By default, FFmpeg selects the first audio stream it finds in the VOB file. DVD VOBs often contain multiple audio tracks for different languages or commentary. To target a specific track, you can add '-map 0:a:1' (for the second audio stream) or '-map 0:a:2' (for the third) to the command before the output filename. Run 'ffmpeg -i input.vob' first to list all detected streams and their indices.

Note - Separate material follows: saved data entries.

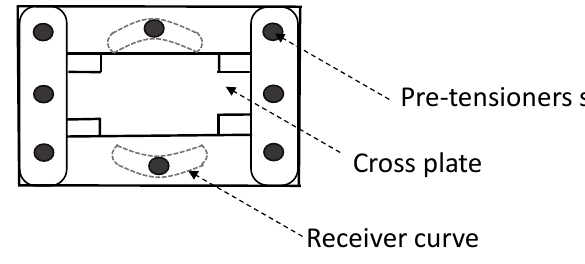
Figure 3. Pall friction damper.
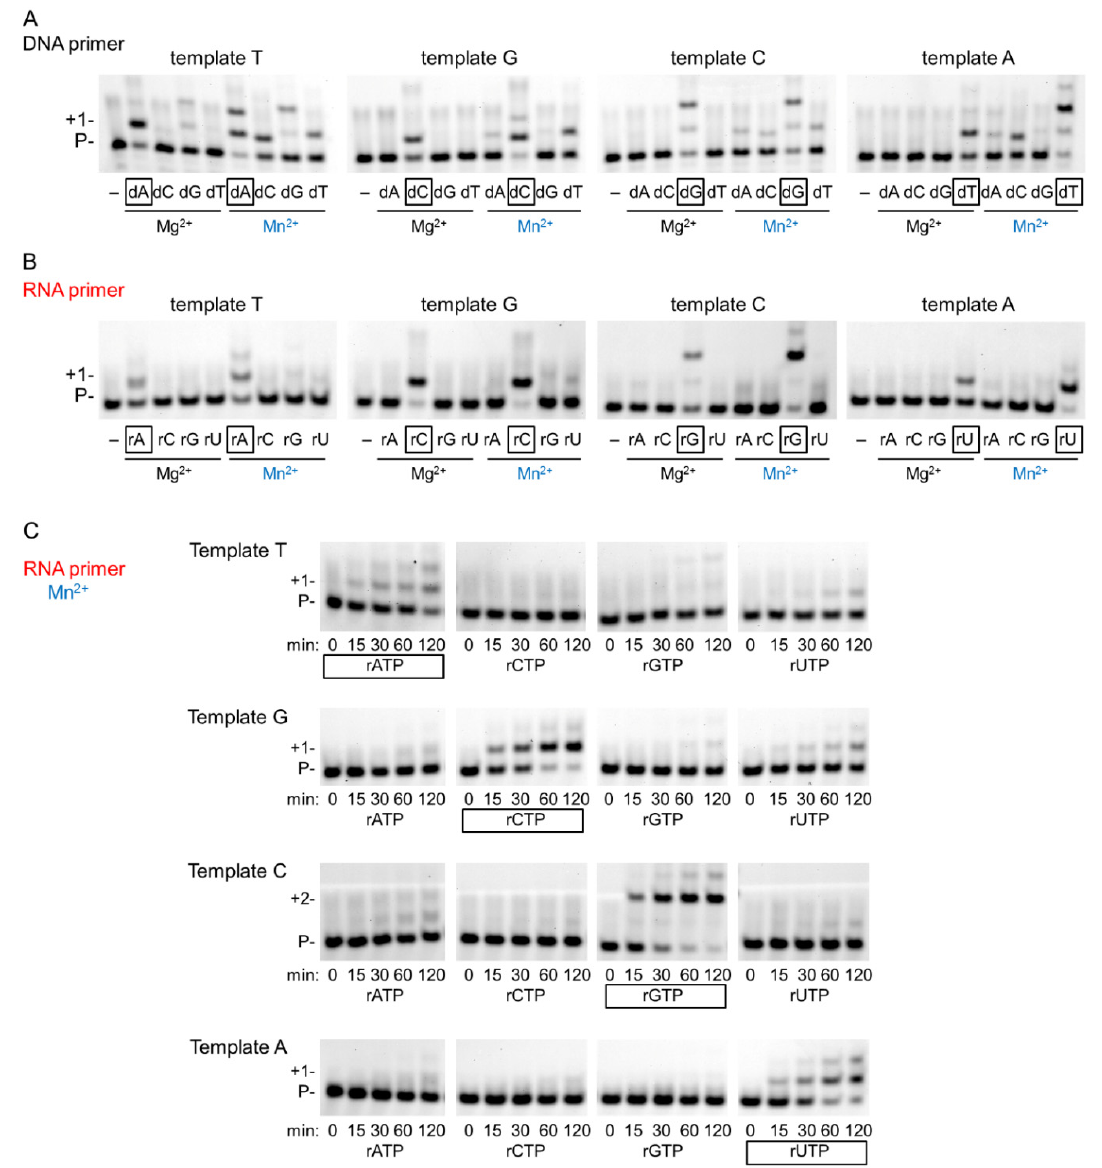
Figure 5. Fidelity of hPol η in the presence of magnesium or manganese. ( A ) To examine the fidelity of DNA synthesis, reactions were run with 3 nM hPol η , 20 nM DNA/DNA, 100 µ M individual dNTP, and 4 mM Mg 2+ or Mn 2+ , as indicated, for 1 min. The first templating nucleotide is shown above each panel and the correct incoming nucleotides are framed below the pictures. ( B ) RNA synthesis reactions were performed as in ( A ) except using 20 nM RNA/DNA and 2000 µ M rNTP for 15 min. ( C ) Time course reactions were performed with 1 nM hPol η , 20 nM RNA/DNA, 4000 µ M of individual rNTPs, and 4 mM Mn for the indicated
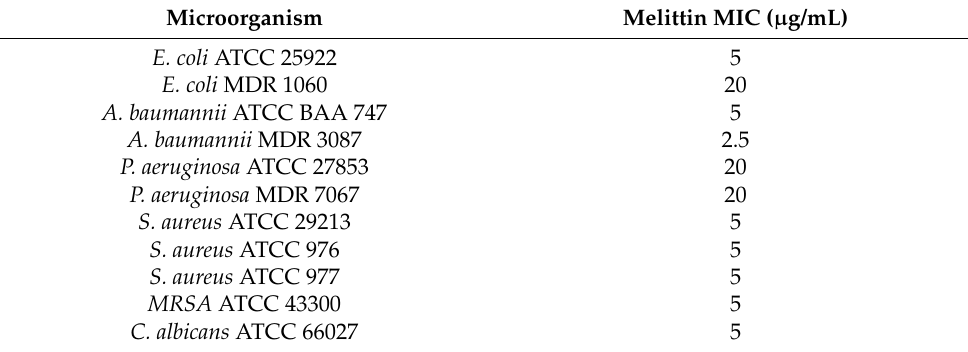
Table 1. Melittin MIC against different antimicrobial sensitive and resistant bacterial strains of gram-negative and -positive, in addition to C. albicans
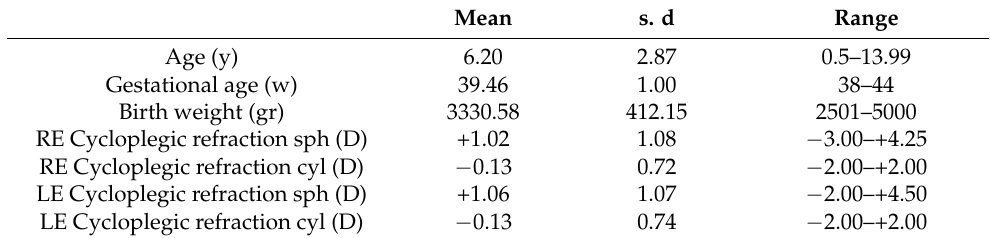
Table 1. Norm group results.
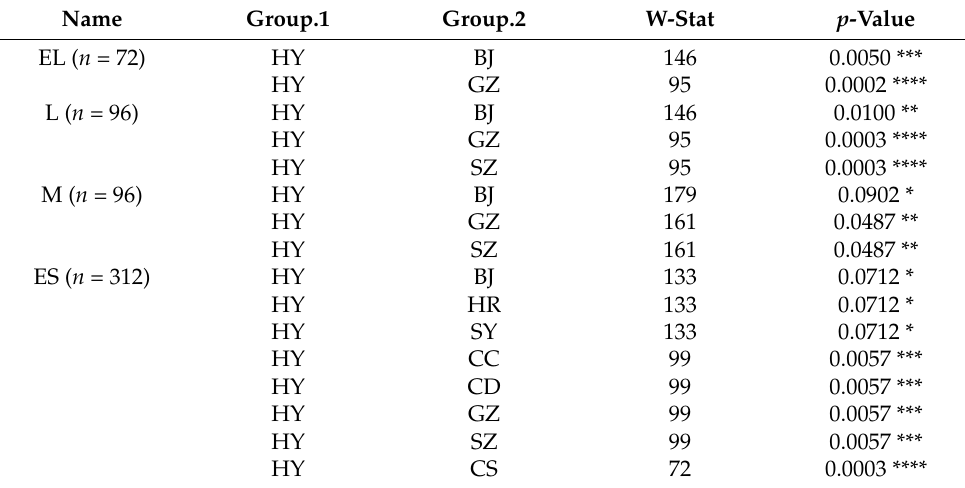
Table 6. The differences between HY and wholesale markets and between the wholesale markets in the HY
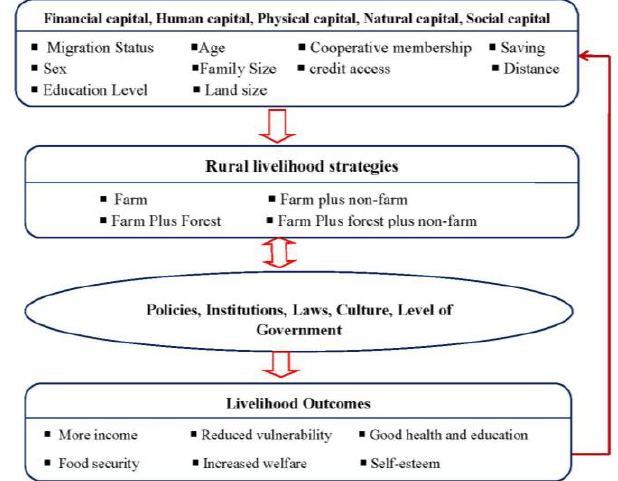
Fig. 1. Conceptual framework of rural households’ livelihood strategies (Source: adopted from DFID,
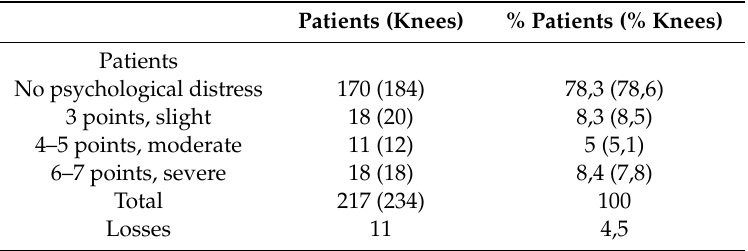
Table 6. Descriptive characteristics of the final score for psychological distress of the whole sample (conventional and hypoallergenic TKA).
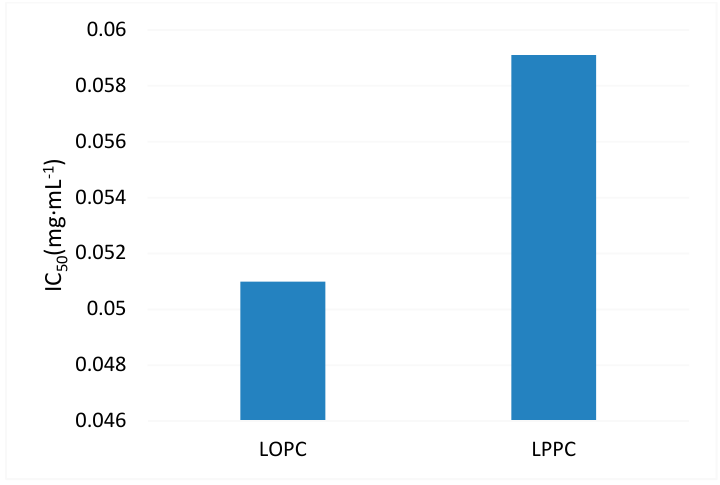
Figure 9. Half-maximal ABTS •+ free radical scavenging rate (IC 50 ) of LPPC and LOPC.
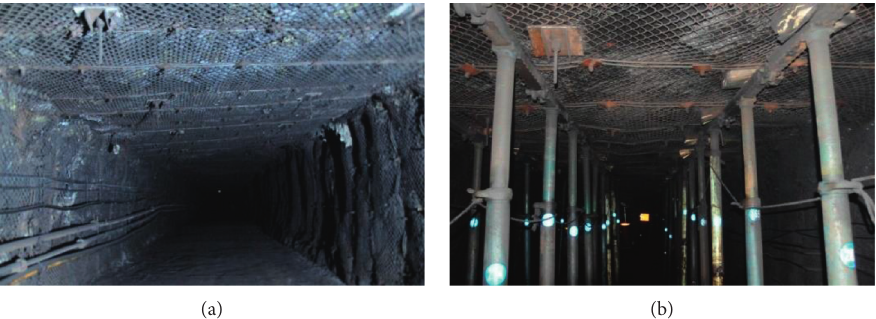
Figure 15: Deformation of roadway surrounding rock. (a) Roadway excavation; (b) working face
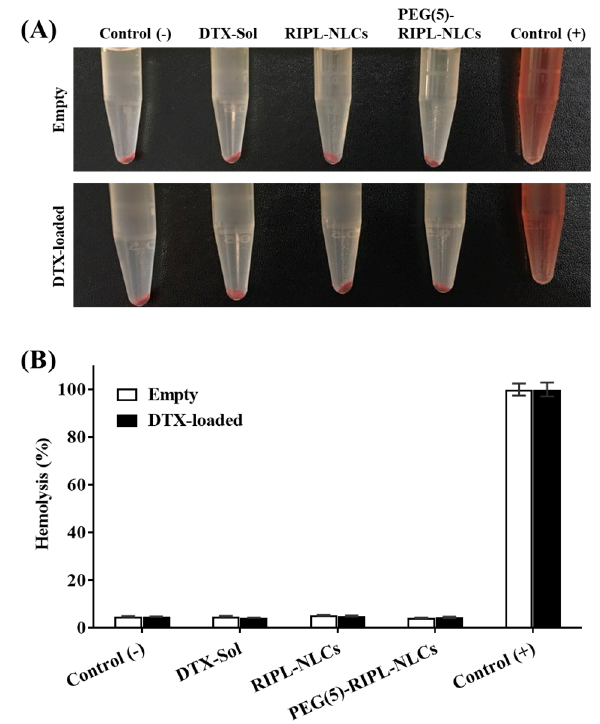
Figure 8. Hemocompatibility of the empty and DTX-loaded formulations with red blood cells (RBCs). ( A ) Photographs of tubes after centrifugation. ( B ) Percentage of hemolysis within 1 h. A saline solution was used as the negative control, and Triton X-100 (1%, v / v ) was added to the positive control. Data are the mean ± SD ( n = 3).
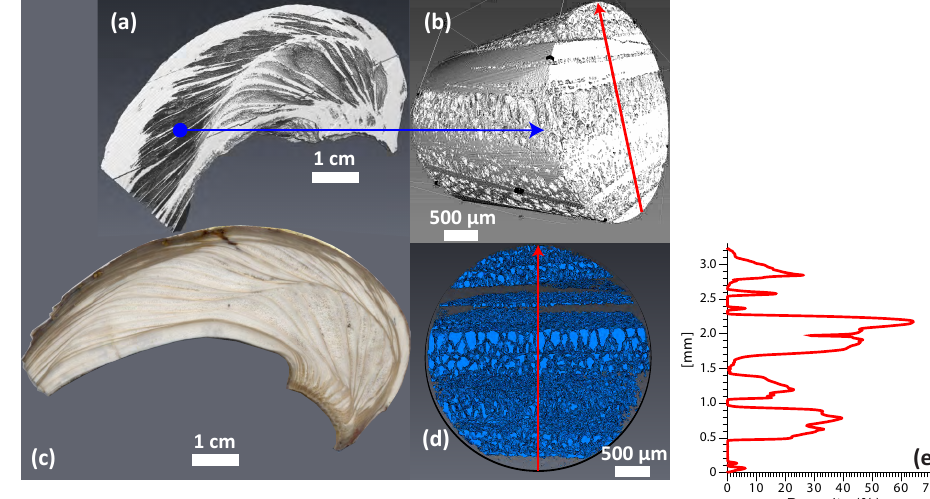
Figure 4. Overview of the results of CT scanning and porosity analysis on specimen M4, with (a) showing an overview of density variations in the shell (white shows dense calcite, darker colours represent porosity). The blue dot shows the location of the part of the shell that was CT scanned at high resolution. (b) shows the shape and density of a part of the shell that was CT scanned with higher spatial resolution as well as the location of the porograph shown in (e) . (c) shows a colour scan of the shell cross section. (d) shows a high-resolution cross-section through the shell with porosity in blue (light blue shows porosity, darker colours show dense calcite). The red line is in the same location as in (b) . (e) shows a graph of porosity through the high-resolution section perpendicular to the growth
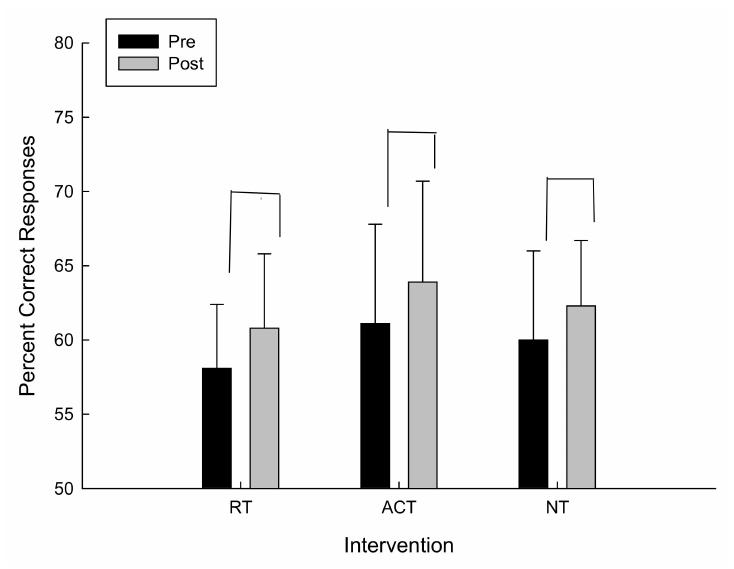
Figure 2. Percent correct responses as a function of intervention and time.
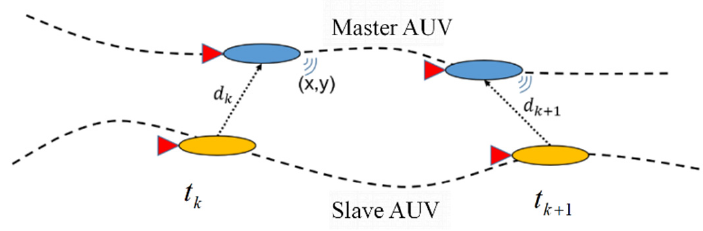
Figure 2. Two-AUV cooperative navigation process.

The '-compression_level' flag controls how hard the FLAC encoder works to compress the audio data, ranging from 0 (fastest, largest file) to 8 (slowest, smallest file). Crucially, all levels produce bit-identical audio — the difference is only in file size and encoding speed. Level 5 is the default and offers a good balance. For archival use you might try level 8 for maximum compression, but the file size difference between levels is typically modest (a few percent), so level 5 is a sensible choice for most users.
To change the compression level, replace the '5' in '-compression_level 5' with a value between 0 and 8, for example '-compression_level 8' for maximum compression. To extract a specific audio track, insert a mapping flag before the output filename, like: 'ffmpeg -i input.vob -map 0:a:1 -c:a flac -compression_level 5 output.flac'. This selects the second audio stream (index 1). You can chain both changes in the same command.
This is expected and reflects the nature of lossless versus lossy compression. The AC3 audio in a VOB file is highly compressed lossy audio, often at 192–448 kbps. FLAC, while lossless, typically encodes PCM audio at much higher bitrates (600–1200 kbps for stereo, more for 5.1). Additionally, the VOB file contains video, which dominates its file size — so the FLAC audio-only file may actually be smaller than the full VOB. If file size is a concern, consider using the '-compression_level 8' flag to maximize FLAC's compression.
Technical Notes
VOB files do not always begin with a clean audio stream header, which can cause FFmpeg to take a moment to probe the file before processing begins — this is normal. The default audio codec in VOB is AC3 (Dolby Digital), but some DVDs use DTS, LPCM, or even MPEG audio; FFmpeg will detect and decode whichever codec is present before encoding to FLAC. Subtitle streams (typically DVD bitmap-based SUB/IDX format) and chapter data are not carried over into FLAC, as the format does not support them. FLAC does support Vorbis-style metadata tags (title, artist, album, etc.), but these will not be populated automatically from the VOB source — they must be added manually using a tag editor after conversion. If your VOB is part of a multi-file DVD rip (VTS_01_1.VOB, VTS_01_2.VOB, etc.), you may want to concatenate them first using FFmpeg's concat demuxer to produce a single uninterrupted FLAC file rather than converting each VOB separately.